Start of The records

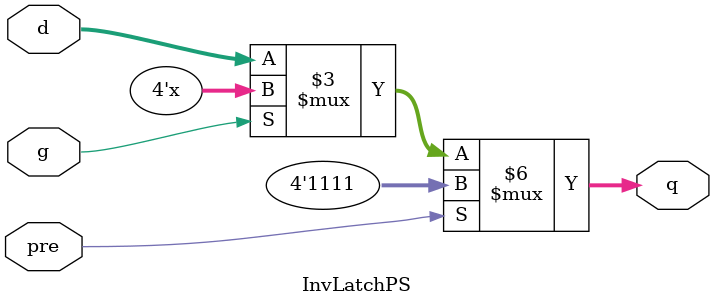
<source format=v>


module PLatch (g,d,q);

input  g,d;
output q;
reg    q;

always @(g or d) begin

  if (g)
     q <= d;
end

endmodule


//Following is the Verilog code for a latch with a positive gate and an asynchronous clear.
module PLatchC (g,d,clr,q);

input  g,d,clr;
output q;
reg    q;

always @(g or d) begin

  if (clr)
     q <= 1'b0;
  else
     q <= d;
end

endmodule


//Following is Verilog code for a 4-bit latch with an inverted gate and an asynchronous preset.
module InvLatchPS (g,d,pre,q);

input        g,pre;
input  [3:0] d;
output [3:0] q;
reg    [3:0] q;

always @(q or d or pre) begin

  if (pre)
     q <= 4'b1111;
  else if (~g)
     q <= d;
end 

endmodule



</source>
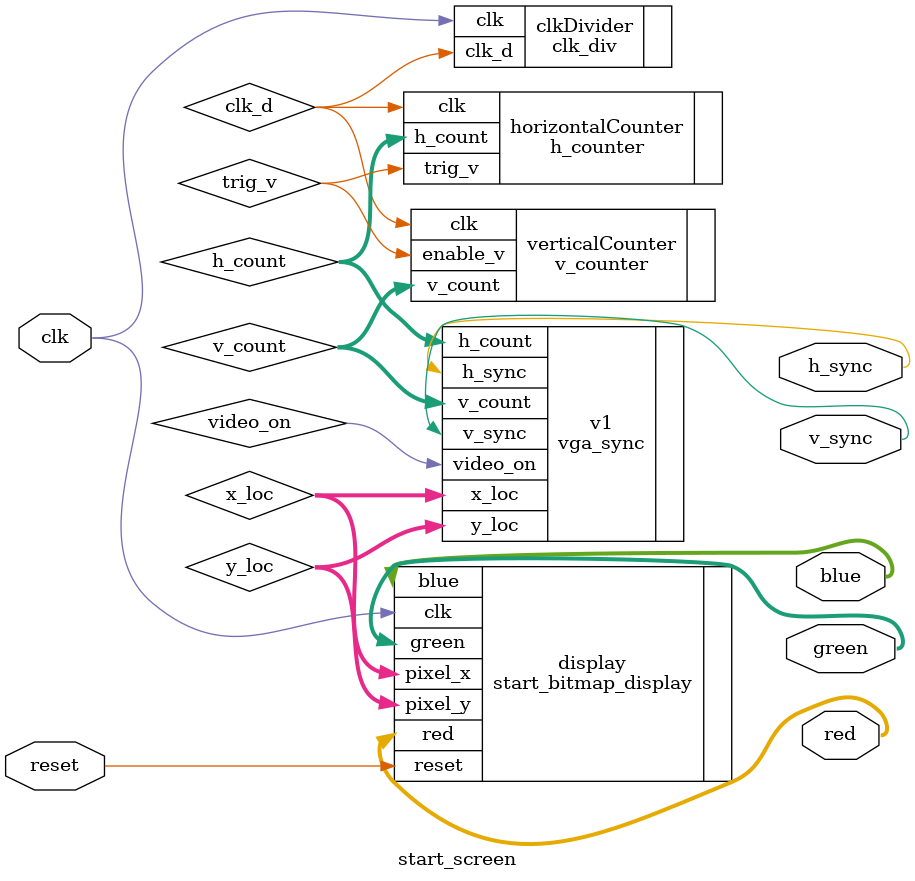
<source format=v>
`timescale 1ns / 1ps
module start_screen(
    input clk,                    // System clock
    input reset,                  // Reset input
    output h_sync,                // Horizontal sync for VGA
    output v_sync,                // Vertical sync for VGA
    output [3:0] red,         // Red color output
    output [3:0] green,       // Green color output
    output [3:0] blue         // Blue color output
);

// Internal wires
wire clk_d;                     
wire [9:0] h_count;             
wire [9:0] v_count;             
wire video_on;                  
wire trig_v;                    
wire [9:0] x_loc;              
wire [9:0] y_loc;              

// Clock divider
clk_div clkDivider (
    .clk(clk),
    .clk_d(clk_d)
);

// Horizontal sync generator
h_counter horizontalCounter (
    .clk(clk_d),
    .h_count(h_count),
    .trig_v(trig_v)
);

// Vertical sync generator
v_counter verticalCounter (
    .clk(clk_d),
    .enable_v(trig_v),
    .v_count(v_count)
);

// VGA sync generator
vga_sync v1 (
    .h_count(h_count),
    .v_count(v_count),
    .h_sync(h_sync),
    .v_sync(v_sync),
    .video_on(video_on),
    .x_loc(x_loc),
    .y_loc(y_loc)
);

// VGA pixel output
start_bitmap_display display (
    .clk(clk),
    .reset(reset),
    .pixel_x(x_loc),
    .pixel_y(y_loc),
    .red(red),
    .green(green),
    .blue(blue)
);

endmodule

</source>
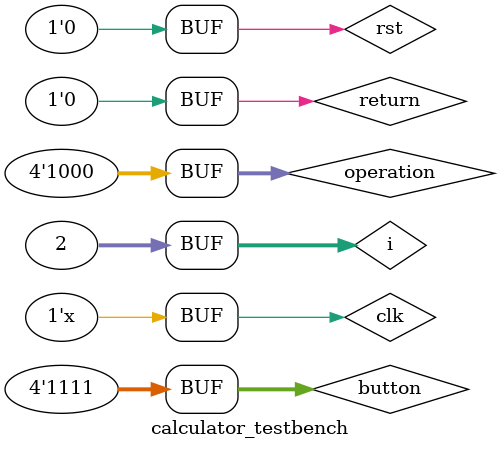
<source format=v>
`timescale 1ns / 1ps
module calculator_testbench;
    reg[3:0] button, operation;
	reg clk, rst, return;
	wire[7:0] finalToDisplay;
	wire[3:0] enable;
	calculator c1(button, operation, return, clk, rst, finalToDisplay, enable);
	integer i;
	initial begin
	   clk = 0;
	   return = 0;
	   button = 0;
	   rst = 1; #4;
	   rst = 0;
	   //1. Setting the number to be 99.99
	   for (i = 0; i < 9; i = i + 1) begin
	           button[0] = 0; button[1] = 0; button[2] = 0; button[3] = 0; #12;
	           button[0] = 1; button[1] = 1; button[2] = 1; button[3] = 1; #12; // pressing buttons simultaneously 
	   end
	   operation = 0; #12; // initial value

	   operation = 4; #12; // 2. multiplication
	   operation = 1; #12; // 3. addition
	   operation = 2; #12; // 4. subtraction
	   operation = 8; #12; // 5. division
	   operation = 0; // set the operation back to 0 (close the switch of division)
	   
	   return = 1; #12; // 6. Display the original numbers
	   // 7. Adjust second number to be 98
	   for (i = 0; i < 9; i = i + 1) begin // pressing the button for the 0th digit 9 times
	        button[0] = 0; #12; 
	        button[0] = 1; #12; 
	   end
	   
	   // setting the return back to 0 to allow displaying of output
	   return = 0;
	   operation = 2; #10; // 8. Subtraction
	   operation = 8; #10; // 9. Division
	   return = 1; #10; // 10. Display original numbers
	   for (i = 0; i < 3; i = i + 1) begin // 11. Adjusting the first number to 32
	       button[3] = 0; button[2] = 0; #12;
	       button[3] = 1; button[2] = 1; #12; 
	   end
	   button[3] = 0; #10; button[3] = 1; #12; 
	   
	   return = 0; 
	   operation = 2; #10; // 12. Subtraction
       operation = 8; #10; // 13. Division
       operation = 4; #10; // 14. Multiplication
       return = 1; #10; // 15. Display the original numbers
       for (i = 0; i < 2; i = i + 1) begin // 16. Adjust the second number to 10
           button[1] = 0; button[0] = 0; #12;
           button[1] = 1; button[0] = 1; #12;
       end
       return = 0;
       operation = 8; #12; // 17. Division
              
	end
	always #1 clk = ~clk;
endmodule

</source>
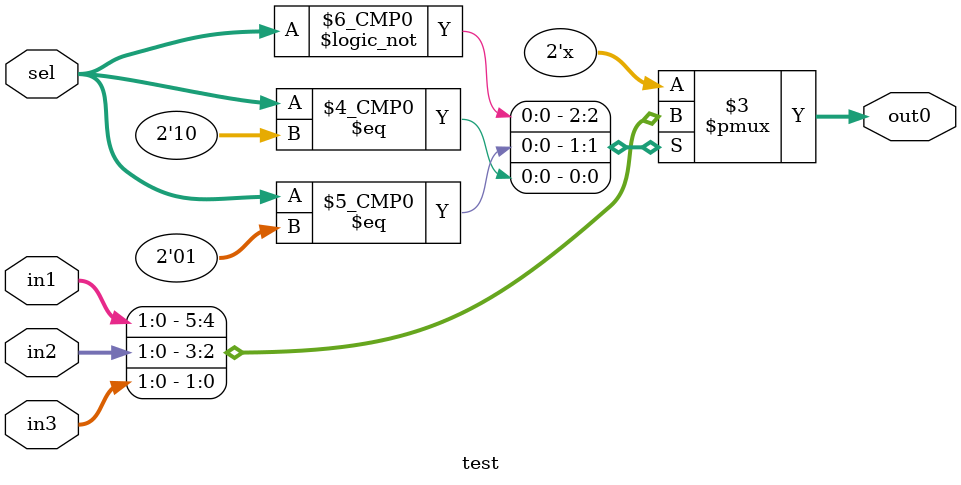
<source format=v>
module test (out0, in1, in2, in3, sel);
 input [1:0] in1, in2, in3, sel;
 output [1:0] out0;
 reg [1:0] out0;
 always @(in1 or in2 or sel)
   case (sel) //warning
    2'b00: out0 = in1;
    2'b01: out0 = in2;
    2'b10: out0 = in3;
   endcase
endmodule


</source>
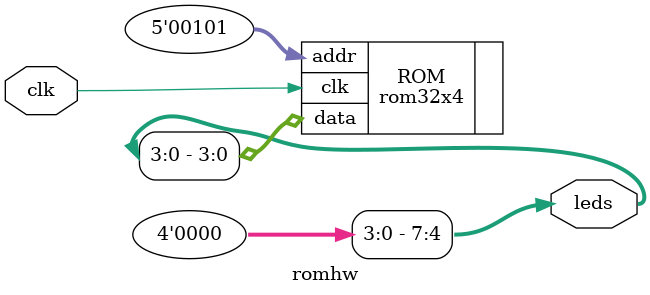
<source format=v>
`include "rom32x4.v"

`default_nettype none

module romhw (
  input wire clk,
  output wire [7:0] leds
);

localparam ADDR = 5'h5;

rom32x4
  ROM (.clk(clk), .addr(ADDR), .data(leds[3:0]));

assign leds[7:4] = 0;

endmodule

</source>
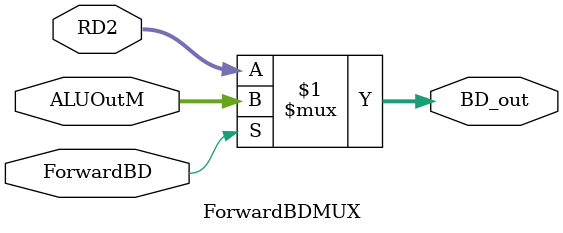
<source format=v>
module ForwardBDMUX(RD2, ALUOutM, ForwardBD, BD_out);
input [31:0] RD2, ALUOutM;
input ForwardBD;

output [31:0] BD_out;

assign BD_out = ForwardBD ? ALUOutM : RD2;

endmodule

</source>
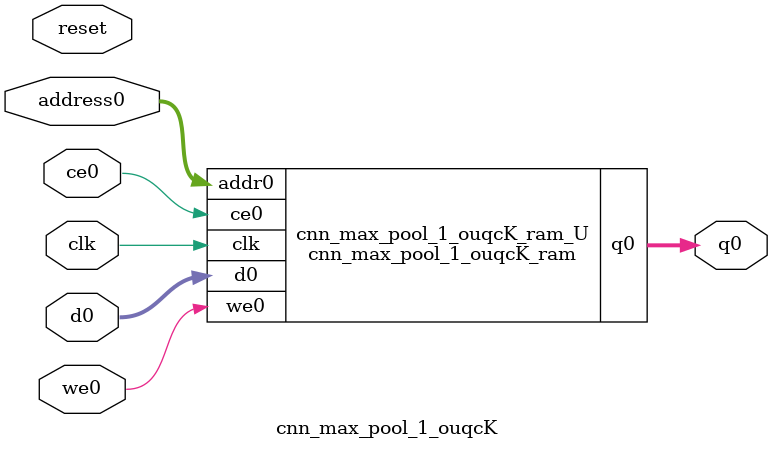
<source format=v>
`timescale 1 ns / 1 ps
module cnn_max_pool_1_ouqcK_ram (addr0, ce0, d0, we0, q0,  clk);

parameter DWIDTH = 14;
parameter AWIDTH = 7;
parameter MEM_SIZE = 78;

input[AWIDTH-1:0] addr0;
input ce0;
input[DWIDTH-1:0] d0;
input we0;
output reg[DWIDTH-1:0] q0;
input clk;

(* ram_style = "block" *)reg [DWIDTH-1:0] ram[0:MEM_SIZE-1];




always @(posedge clk)  
begin 
    if (ce0) 
    begin
        if (we0) 
        begin 
            ram[addr0] <= d0; 
        end 
        q0 <= ram[addr0];
    end
end


endmodule

`timescale 1 ns / 1 ps
module cnn_max_pool_1_ouqcK(
    reset,
    clk,
    address0,
    ce0,
    we0,
    d0,
    q0);

parameter DataWidth = 32'd14;
parameter AddressRange = 32'd78;
parameter AddressWidth = 32'd7;
input reset;
input clk;
input[AddressWidth - 1:0] address0;
input ce0;
input we0;
input[DataWidth - 1:0] d0;
output[DataWidth - 1:0] q0;



cnn_max_pool_1_ouqcK_ram cnn_max_pool_1_ouqcK_ram_U(
    .clk( clk ),
    .addr0( address0 ),
    .ce0( ce0 ),
    .we0( we0 ),
    .d0( d0 ),
    .q0( q0 ));

endmodule


</source>
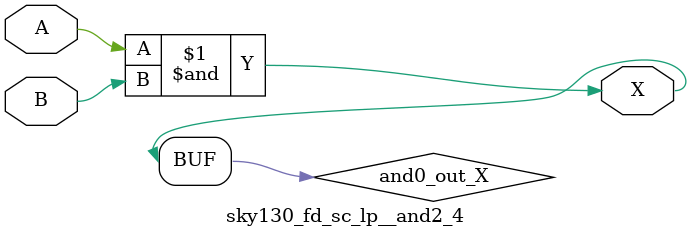
<source format=v>
/*
 * Copyright 2020 The SkyWater PDK Authors
 *
 * Licensed under the Apache License, Version 2.0 (the "License");
 * you may not use this file except in compliance with the License.
 * You may obtain a copy of the License at
 *
 *     https://www.apache.org/licenses/LICENSE-2.0
 *
 * Unless required by applicable law or agreed to in writing, software
 * distributed under the License is distributed on an "AS IS" BASIS,
 * WITHOUT WARRANTIES OR CONDITIONS OF ANY KIND, either express or implied.
 * See the License for the specific language governing permissions and
 * limitations under the License.
 *
 * SPDX-License-Identifier: Apache-2.0
*/


`ifndef SKY130_FD_SC_LP__AND2_4_FUNCTIONAL_V
`define SKY130_FD_SC_LP__AND2_4_FUNCTIONAL_V

/**
 * and2: 2-input AND.
 *
 * Verilog simulation functional model.
 */

`timescale 1ns / 1ps
`default_nettype none

`celldefine
module sky130_fd_sc_lp__and2_4 (
    X,
    A,
    B
);

    // Module ports
    output X;
    input  A;
    input  B;

    // Local signals
    wire and0_out_X;

    //  Name  Output      Other arguments
    and and0 (and0_out_X, A, B           );
    buf buf0 (X         , and0_out_X     );

endmodule
`endcelldefine

`default_nettype wire
`endif  // SKY130_FD_SC_LP__AND2_4_FUNCTIONAL_V

</source>
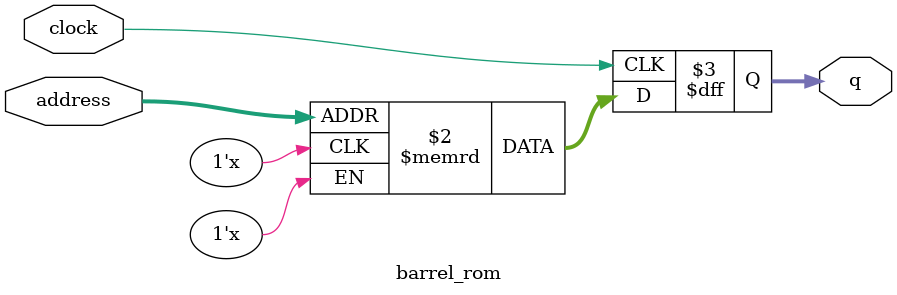
<source format=sv>
module barrel_rom (
	input logic clock,
	input logic [13:0] address,
	output logic [11:0] q
);

logic [11:0] memory [0:9999] /* synthesis ram_init_file = "./barrel/barrel.COE" */;

always_ff @ (posedge clock) begin
	q <= memory[address];
end

endmodule

</source>
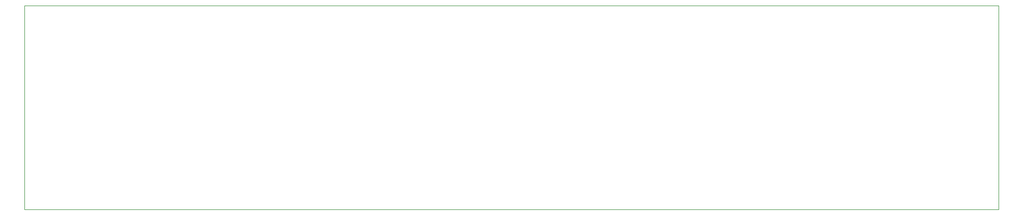
<source format=gbr>
%TF.GenerationSoftware,KiCad,Pcbnew,8.0.4+dfsg-1*%
%TF.CreationDate,2025-03-31T21:25:21+02:00*%
%TF.ProjectId,nixie-bottom,6e697869-652d-4626-9f74-746f6d2e6b69,rev?*%
%TF.SameCoordinates,Original*%
%TF.FileFunction,Profile,NP*%
%FSLAX46Y46*%
G04 Gerber Fmt 4.6, Leading zero omitted, Abs format (unit mm)*
G04 Created by KiCad (PCBNEW 8.0.4+dfsg-1) date 2025-03-31 21:25:21*
%MOMM*%
%LPD*%
G01*
G04 APERTURE LIST*
%TA.AperFunction,Profile*%
%ADD10C,0.100000*%
%TD*%
G04 APERTURE END LIST*
D10*
X68364000Y-107446000D02*
X230364000Y-107446000D01*
X68364000Y-73446000D02*
X68364000Y-107446000D01*
X230364000Y-73446000D02*
X230364000Y-107446000D01*
X68364000Y-73446000D02*
X230364000Y-73446000D01*
M02*

</source>
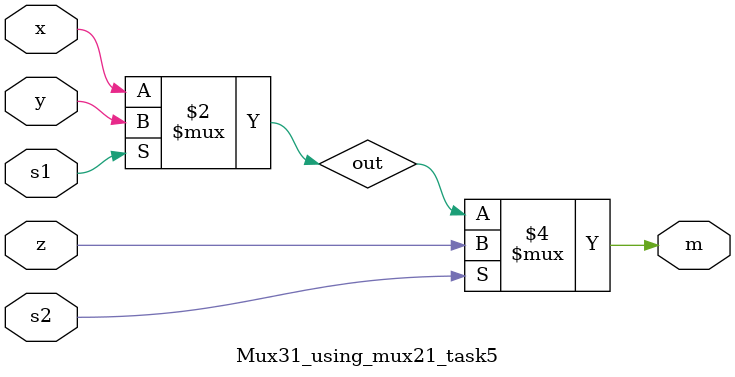
<source format=v>
`timescale 1ns / 1ps


module Mux31_using_mux21_task5(
    input x, y, z, s1, s2,
    output m
    );
    
    wire out;
    assign out = (~s1)?x:y;
    assign m = (~s2)?out:z;
    //if (s1 == 0) begin
    //    if (s2 == 0) begin
    //        assign m = x;
    //    end else begin
    //        assign m = y;
    //    end
    //end else begin
    //    assign m = z;
    //end
    
endmodule

</source>
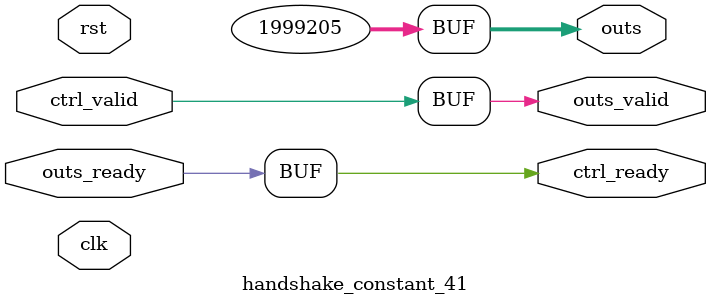
<source format=v>
`timescale 1ns / 1ps
module handshake_constant_41 #(
  parameter DATA_WIDTH = 32  // Default set to 32 bits
) (
  input                       clk,
  input                       rst,
  // Input Channel
  input                       ctrl_valid,
  output                      ctrl_ready,
  // Output Channel
  output [DATA_WIDTH - 1 : 0] outs,
  output                      outs_valid,
  input                       outs_ready
);
  assign outs       = 21'b111101000000101100101;
  assign outs_valid = ctrl_valid;
  assign ctrl_ready = outs_ready;

endmodule

</source>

End of The records

--- Exercise ---
Nothing but the lines from the top of the data above through the line containing "wire[3:0] enable;" should be output, exactly as written and without the pictures.

--- Exercise answer ---
<source format=v>


module PLatch (g,d,q);

input  g,d;
output q;
reg    q;

always @(g or d) begin

  if (g)
     q <= d;
end

endmodule


//Following is the Verilog code for a latch with a positive gate and an asynchronous clear.
module PLatchC (g,d,clr,q);

input  g,d,clr;
output q;
reg    q;

always @(g or d) begin

  if (clr)
     q <= 1'b0;
  else
     q <= d;
end

endmodule


//Following is Verilog code for a 4-bit latch with an inverted gate and an asynchronous preset.
module InvLatchPS (g,d,pre,q);

input        g,pre;
input  [3:0] d;
output [3:0] q;
reg    [3:0] q;

always @(q or d or pre) begin

  if (pre)
     q <= 4'b1111;
  else if (~g)
     q <= d;
end 

endmodule



</source>
<source format=v>
`timescale 1ns / 1ps
module start_screen(
    input clk,                    // System clock
    input reset,                  // Reset input
    output h_sync,                // Horizontal sync for VGA
    output v_sync,                // Vertical sync for VGA
    output [3:0] red,         // Red color output
    output [3:0] green,       // Green color output
    output [3:0] blue         // Blue color output
);

// Internal wires
wire clk_d;                     
wire [9:0] h_count;             
wire [9:0] v_count;             
wire video_on;                  
wire trig_v;                    
wire [9:0] x_loc;              
wire [9:0] y_loc;              

// Clock divider
clk_div clkDivider (
    .clk(clk),
    .clk_d(clk_d)
);

// Horizontal sync generator
h_counter horizontalCounter (
    .clk(clk_d),
    .h_count(h_count),
    .trig_v(trig_v)
);

// Vertical sync generator
v_counter verticalCounter (
    .clk(clk_d),
    .enable_v(trig_v),
    .v_count(v_count)
);

// VGA sync generator
vga_sync v1 (
    .h_count(h_count),
    .v_count(v_count),
    .h_sync(h_sync),
    .v_sync(v_sync),
    .video_on(video_on),
    .x_loc(x_loc),
    .y_loc(y_loc)
);

// VGA pixel output
start_bitmap_display display (
    .clk(clk),
    .reset(reset),
    .pixel_x(x_loc),
    .pixel_y(y_loc),
    .red(red),
    .green(green),
    .blue(blue)
);

endmodule

</source>
<source format=v>
`timescale 1ns / 1ps
module calculator_testbench;
    reg[3:0] button, operation;
	reg clk, rst, return;
	wire[7:0] finalToDisplay;
	wire[3:0] enable;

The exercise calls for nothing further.